Was Eigner tun können oder sogar müssen, um nach einem Schadensfall an ihr Geld zu kommen, verrät Rechtsanwalt Dr. Heyko Wychodil

Wie schnell muss ich die Versiche­rung nach einem Schaden informieren?
In den Bedingungswerken findet sich meist die Formulierung "unverzüglich" – das bedeutet, ohne schuldhaftes Verzögern. Viele Versicherer sind heutzutage über Service-Telefonnummern rund um die Uhr erreichbar. Scheuen Sie daher keinesfalls davor zurück, auch wegen einer vermeintlichen Bagatelle mitten in der Nacht oder am Wochenende zu Funkgerät oder Handy zu greifen, mindestens aber so rasch wie möglich eine E-Mail zu senden. Die Versicherung kann hingegen warten, wenn Sie beispielsweise eine schwere Havarie erleiden und erst einmal alle Hände voll zu tun haben, Crew und Schiff sicher in den nächsten Hafen zu bringen. Gleiches gilt, wenn Sie infolge einer Havarie ernsthaft verletzt werden und ein Krankenhausaufenthalt nötig wird. Dann kann auch die Versicherung nicht verlangen, dass Sie trotz schwerwiegender Verletzung zum Telefon greifen.

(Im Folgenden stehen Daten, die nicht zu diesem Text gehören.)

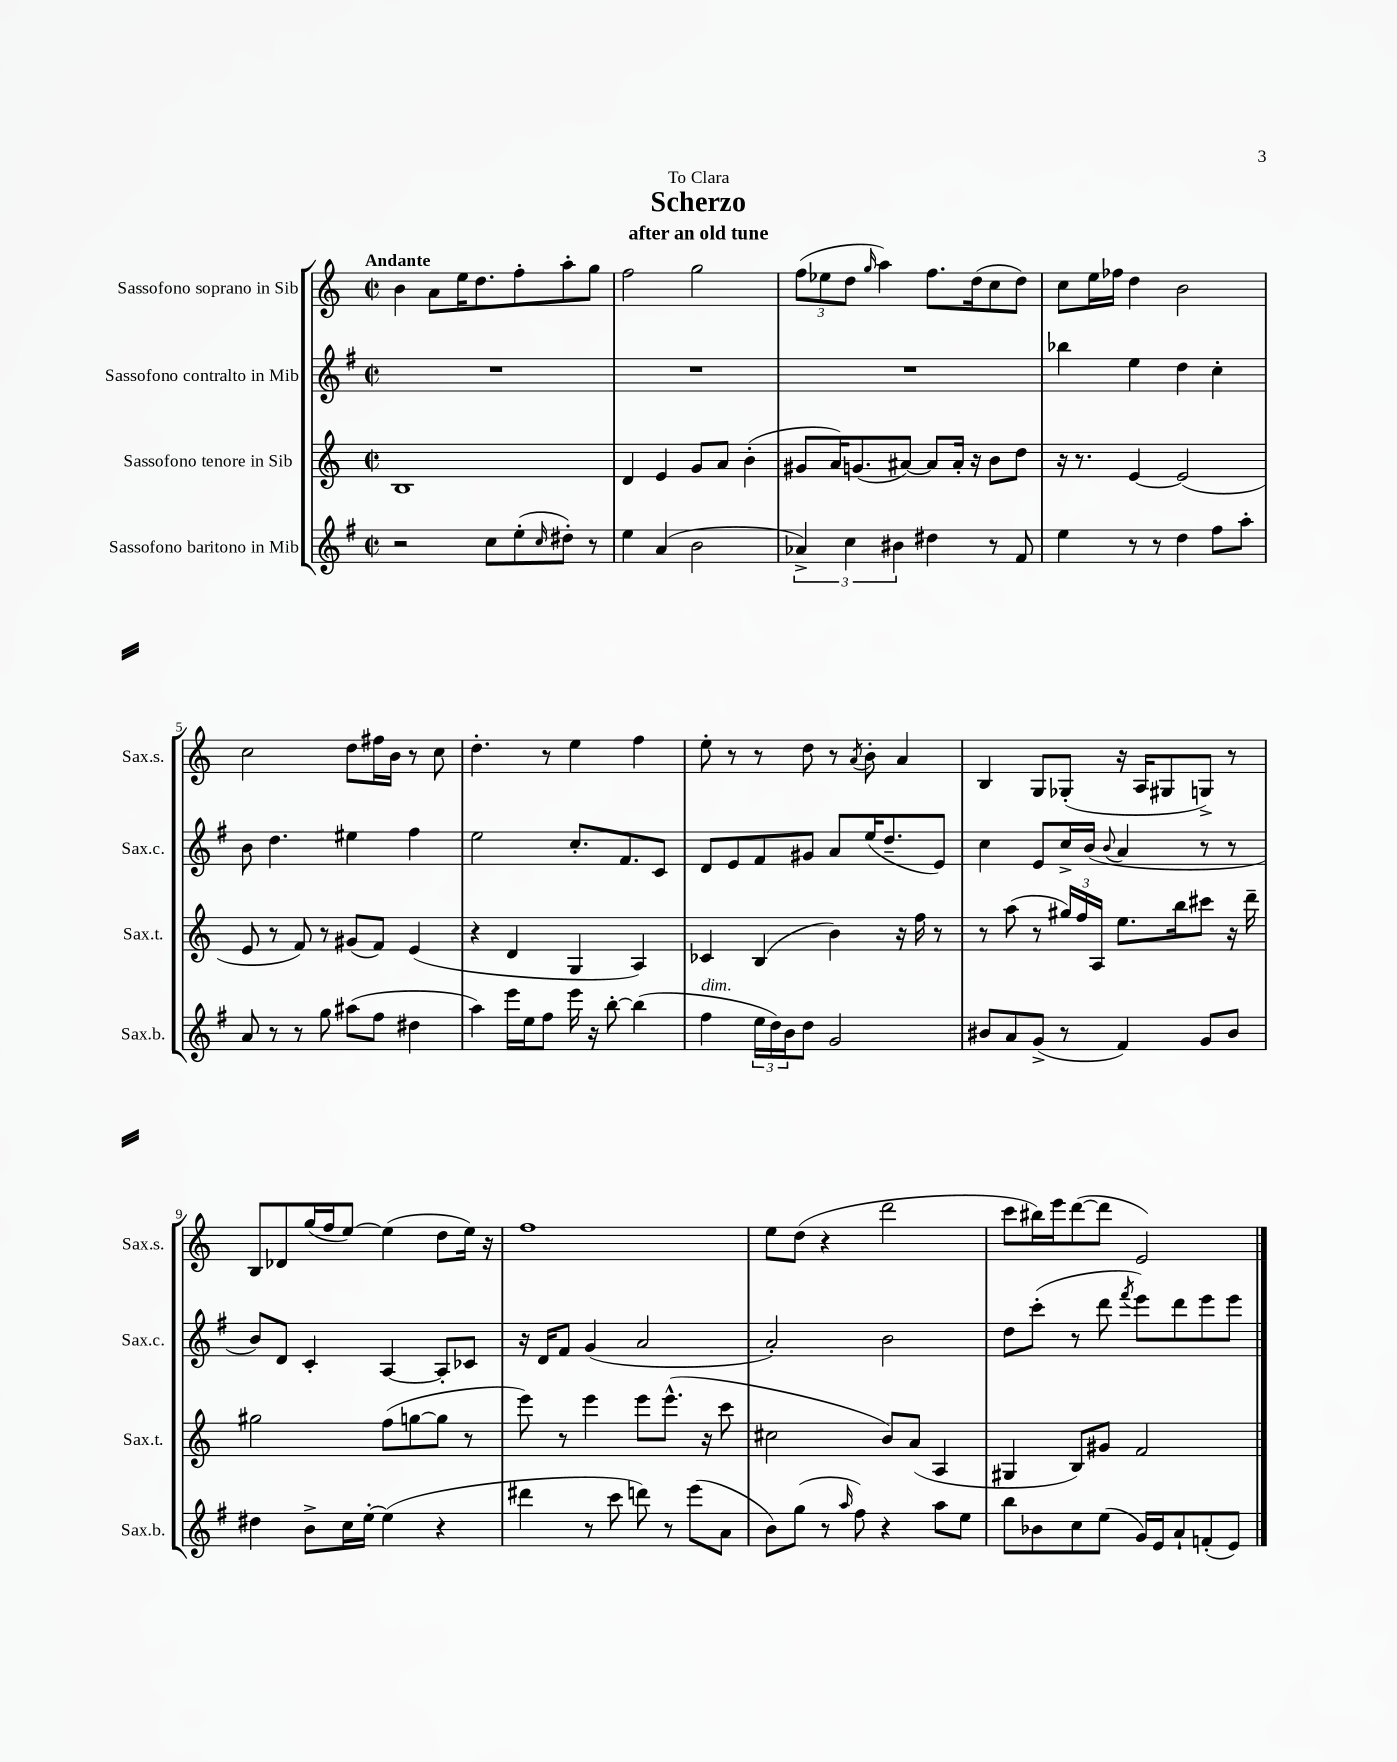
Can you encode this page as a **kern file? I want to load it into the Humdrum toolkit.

**kern	**kern	**kern	**kern
*staff4	*staff3	*staff2	*staff1
*clefG2	*clefG2	*clefG2	*clefG2
*k[f#]	*k[]	*k[f#]	*k[]
*M2/2	*M2/2	*M2/2	*M2/2
*met(c|)	*met(c|)	*met(c|)	*met(c|)
2r	1B	1r	4b
.	.	.	8a
.	.	.	16ee
.	.	.	8.dd
8cc	.	.	.
(8ee'	.	.	8ff'
16qqcc	.	.	.
8dd#')	.	.	8aa'
8r	.	.	8gg
=	=	=	=
4ee	4d	1r	2ff
(4a	4e	.	.
2b	8g	.	2gg
.	8a	.	.
.	(4b'	.	.
=	=	=	=
6a-^)	8g#	1r	(12ff
.	.	.	12ee-
.	16a)	.	.
6cc	.	.	12dd
.	(8.g	.	.
.	.	.	16qqgg
.	.	.	4aa)
6b#	.	.	.
.	[8a#)	.	.
4dd#	8a#]	.	8.ff
.	16a#'	.	.
.	16r	.	(16dd
8r	8b	.	8cc
8f#	8dd	.	8dd)
=	=	=	=
4ee	16r	4bb-	8cc
.	8.r	.	.
.	.	.	16ee
.	.	.	16ff-
8r	[4e	4ee	4dd
8r	.	.	.
4dd	(2e]	4dd	2b
8ff#	.	4cc'	.
8aa'	.	.	.
=	=	=	=
8a	8e	8b	2cc
8r	8r	4.dd	.
8r	8f)	.	.
8gg	8r	.	.
(8aa#	(8g#	4ee#	8dd
8ff#	8f)	.	16ff#
.	.	.	16b
4dd#	(4e	4ff#	8r
.	.	.	8cc
=	=	=	=
4aa)	4r	2ee	4.dd'
16eee	4d	.	.
16ee	.	.	.
8ff#	.	.	8r
16eee	4G	8.cc'	4ee
16r	.	.	.
[8bb'	.	.	.
.	.	8.f#	.
(4bb]	4A)	.	4ff
.	.	8c	.
=	=	=	=
4ff#	4c-	8d	8ee'
.	.	8e	8r
24ee	(4B	8f#	8r
24dd)	.	.	.
24b	.	.	.
8dd	.	8g#	8dd
2g	4b)	8a	8r
.	.	.	8qa
.	.	(16ee	8b'
.	.	8.dd~	.
.	16r	.	4a
.	16ff	.	.
.	8r	8e)	.
=	=	=	=
8b#	8r	4cc	4B
8a	(8aa	.	.
(8g^	8r	8e	8G
8r	24gg#)	16cc^	(8G-'
.	24ff	.	.
.	.	(16b	.
.	24A	.	.
.	.	8qqb	.
4f#)	8.ee	4a	16r
.	.	.	16A
.	.	.	8G#
.	16bb	.	.
8g	8ccc#	8r	8G^)
8b#	16r	8r	8r
.	16ddd~	.	.
=	=	=	=
4dd#	2gg#	8b)	8B
.	.	8d	8d-
8b^	.	4c'	(16gg
.	.	.	16ff
16cc	.	.	[8ee)
[16ee'	.	.	.
(4ee]	(8ff	[4A	(4ee]
.	[8gg	.	.
4r	8gg]	8A']	8dd
.	8r	8c-	16ee)
.	.	.	16r
=	=	=	=
4ddd#	8eee)	16r	1ff
.	.	16d	.
.	8r	8f#	.
8r	4eee	(4g	.
8ccc	.	.	.
8ddd)	8eee	2a	.
8r	(8.eee^^	.	.
(8eee	.	.	.
.	16r	.	.
8a	8ccc	.	.
=	=	=	=
8b)	2cc#	2a')	8ee
(8gg	.	.	(8dd
8r	.	.	4r
16qqaa	.	.	.
8ff#)	.	.	.
4r	8b)	2b	2ddd
.	(8a	.	.
8aa	4A	.	.
8ee	.	.	.
=	=	=	=
8bb	4G#	8dd	8ccc
8b-	.	(8ccc'	16bb#)
.	.	.	16eee
8cc	8B)	8r	([8ddd
(8ee	8g#	8ddd	8ddd]
.	.	8qfff#	.
16g)	2f	8eee)	2e)
16e	.	.	.
8a`	.	8ddd	.
(8f'	.	8eee	.
8e)	.	8eee	.
==	==	==	==
*-	*-	*-	*-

Wen muss ich überhaupt anrufen: meinen Makler oder die Versicherung?
Grundsätzlich gilt: Die Versicherung ist Ihr Vertragspartner, nicht der Makler oder Vermittler, der Ihnen die Police verkauft hat. Das heißt, sie ist im Schadensfall direkt zu informieren. Tun Sie das nicht, kann Ihnen später mit Hinweis auf eine Obliegenheitsverletzung der Schadensersatz verweigert werden. Selbst dann, wenn Sie gutgläubig Ihren Makler oder Vermittler angerufen haben. Hatte der nämlich keine Vollmacht, Ihnen im Namen der Versicherung nach einem Schadensereignis Weisungen zu erteilen, sind Sie unter Umständen am Ende der Dumme.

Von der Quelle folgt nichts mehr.